Segment Start: Data to use

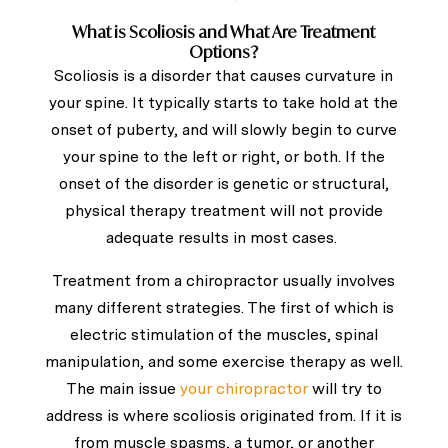
What is Scoliosis and What Are Treatment
Options?
Scoliosis is a disorder that causes curvature in
your spine. It typically starts to take hold at the
onset of puberty, and will slowly begin to curve
your spine to the left or right, or both.
If the
onset of the disorder is genetic or structural,
physical therapy treatment will not provide
adequate results in most cases.
Treatment from a chiropractor usually involves
many different strategies. The first of which is
electric stimulation of the muscles, spinal
manipulation, and some exercise therapy as well.
The main issue
your chiropractor
will try to
address is where scoliosis originated from. If it is
from muscle spasms, a tumor, or another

Segment End: Data to use

How to complete this task -> Each line from the one containing "many different strategies." through the end of the material must be output exactly, and no other line.

Output below ->
many different strategies. The first of which is
electric stimulation of the muscles, spinal
manipulation, and some exercise therapy as well.
The main issue
your chiropractor
will try to
address is where scoliosis originated from. If it is
from muscle spasms, a tumor, or another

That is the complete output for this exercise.